An LLM would not be able to do this because DNA itself contains no contextual information about cell type - every cell has a copy of the full genome. Epigenetic tracks however contain a lot of information germane to the cellular context - ex which parts of the genome are being transcribed.

1 comments

but epigenetics is just DNA. it's state information stored directly in the DNA, or in directly attached machinery. from the perspective of learned models, those are just other features.

But realistically, the right source for transcription is the RNA in the cell, not the epigenetics. Nearly all cell type profiling is based on RNA. It's far easier and more reliable to interrogate the transcriptome than to try to gain info from epigenetic states.

Epigenetics is not just DNA, think of it more like the (hidden) state of DNA. Histone modifications and open chromatin and other epigenetic readouts are like emissions / indicators of the hidden state.

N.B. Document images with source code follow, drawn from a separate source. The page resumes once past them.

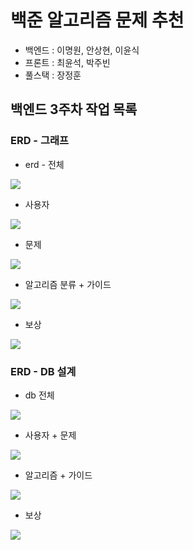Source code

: # 백준 알고리즘 문제 추천

- 백엔드 : 이명원, 안상현, 이윤식
- 프론트 : 최윤석, 박주빈
- 풀스택 : 장정훈



## 백엔드 3주차 작업 목록

### ERD - 그래프

- erd - 전체

![](https://lab.ssafy.com/s06-bigdata-rec-sub2/S06P22C204/-/raw/master/image/erd.PNG)



- 사용자

![](https://lab.ssafy.com/s06-bigdata-rec-sub2/S06P22C204/-/raw/master/image/user.PNG)



- 문제

![](https://lab.ssafy.com/s06-bigdata-rec-sub2/S06P22C204/-/raw/master/image/problem.PNG)



- 알고리즘 분류 + 가이드

![](https://lab.ssafy.com/s06-bigdata-rec-sub2/S06P22C204/-/raw/master/image/algorithm-guide.PNG)



- 보상

![](https://lab.ssafy.com/s06-bigdata-rec-sub2/S06P22C204/-/raw/master/image/emblem.PNG)


### ERD - DB 설계

- db 전체

![](https://lab.ssafy.com/s06-bigdata-rec-sub2/S06P22C204/-/raw/master/image/db%20%EC%A0%84%EC%B2%B4.JPG)



- 사용자 + 문제

![](https://lab.ssafy.com/s06-bigdata-rec-sub2/S06P22C204/-/raw/master/image/db1.JPG)



- 알고리즘 + 가이드

![](https://lab.ssafy.com/s06-bigdata-rec-sub2/S06P22C204/-/raw/master/image/db2.JPG)



- 보상

![](https://lab.ssafy.com/s06-bigdata-rec-sub2/S06P22C204/-/raw/master/image/db3.JPG)



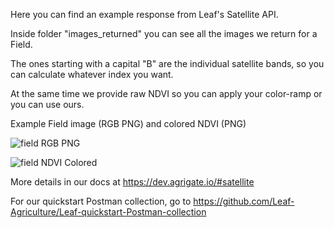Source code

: Here you can find an example response from Leaf's Satellite API.

Inside folder "images_returned" you can see all the images we return for a Field.

The ones starting with a capital "B" are the individual satellite bands, so you can calculate whatever index you want.

At the same time we provide raw NDVI so you can apply your color-ramp or you can use ours.

Example Field image (RGB PNG) and colored NDVI (PNG)

![field RGB PNG](https://monitoredfields-prd-imagesbucket-1l67seopwr9ra.s3.eu-central-1.amazonaws.com/91/tiles/10/S/FH/2020/6/3/0/RGB.png?raw=true)

![field NDVI Colored](https://monitoredfields-prd-imagesbucket-1l67seopwr9ra.s3.eu-central-1.amazonaws.com/91/tiles/10/S/FH/2020/6/3/0/NDVI.png)



More details in our docs at https://dev.agrigate.io/#satellite

For our quickstart Postman collection, go to https://github.com/Leaf-Agriculture/Leaf-quickstart-Postman-collection
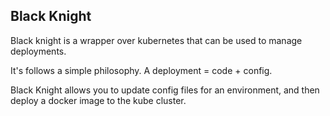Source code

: ## Black Knight
Black knight is a wrapper over kubernetes that can be used to manage deployments.

It's follows a simple philosophy. A deployment = code + config.

Black Knight allows you to update config files for an environment, and then deploy a docker image to the kube cluster.
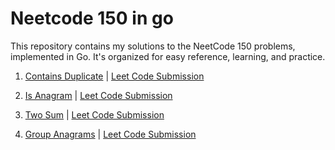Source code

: # Neetcode 150 in go

This repository contains my solutions to the NeetCode 150 problems, implemented in Go. It's organized for easy reference, learning, and practice.

1. [Contains Duplicate](./easy/contains_duplicates_test.go) | [Leet Code Submission](https://leetcode.com/problems/contains-duplicate/submissions/1624557734/)

2. [Is Anagram](./easy/is_anagram_test.go) | [Leet Code Submission](https://leetcode.com/problems/valid-anagram/submissions/1624615545/)

3. [Two Sum](./easy/two_sum_test.go) | [Leet Code Submission](https://leetcode.com/problems/two-sum/submissions/1624641541/)

4. [Group Anagrams](./medium/group_anagrams_test.go) | [Leet Code Submission](https://leetcode.com/problems/group-anagrams/submissions/1624660535/)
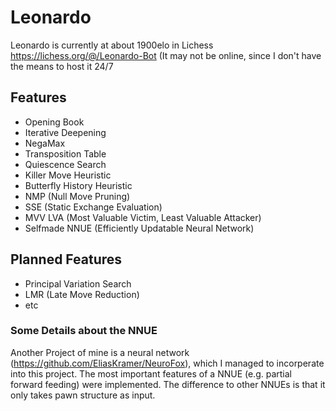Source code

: # Leonardo

Leonardo is currently at about 1900elo in Lichess https://lichess.org/@/Leonardo-Bot (It may not be online, since I don't have the means to host it 24/7

## Features
* Opening Book
* Iterative Deepening
* NegaMax
* Transposition Table
* Quiescence Search
* Killer Move Heuristic
* Butterfly History Heuristic
* NMP (Null Move Pruning)
* SSE (Static Exchange Evaluation)
* MVV LVA (Most Valuable Victim, Least Valuable Attacker)
* Selfmade NNUE (Efficiently Updatable Neural Network)
## Planned Features
* Principal Variation Search
* LMR (Late Move Reduction)
* etc

### Some Details about the NNUE
Another Project of mine is a neural network (https://github.com/EliasKramer/NeuroFox), which I managed to incorperate into this project. 
The most important features of a NNUE (e.g. partial forward feeding) were implemented. 
The difference to other NNUEs is that it only takes pawn structure as input.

The relationship is like that between the words in a book and the page that is actively being read. I know that is a hackneyed analogy; but coffee is wearing off :)

Those are all readable using standard DNA sequencing techniques, so again, it's just state attributes of the DNA.

(I've worked in genomics for 30+ years. I'm not just spitballing here).

DNA libraries are read out using sequencing techniques. But I doubt anyone would say they are just measuring DNA. It’s kind of like saying a luciferase based assay is just measuring the intensity of light.
yes, that is the terminology we use.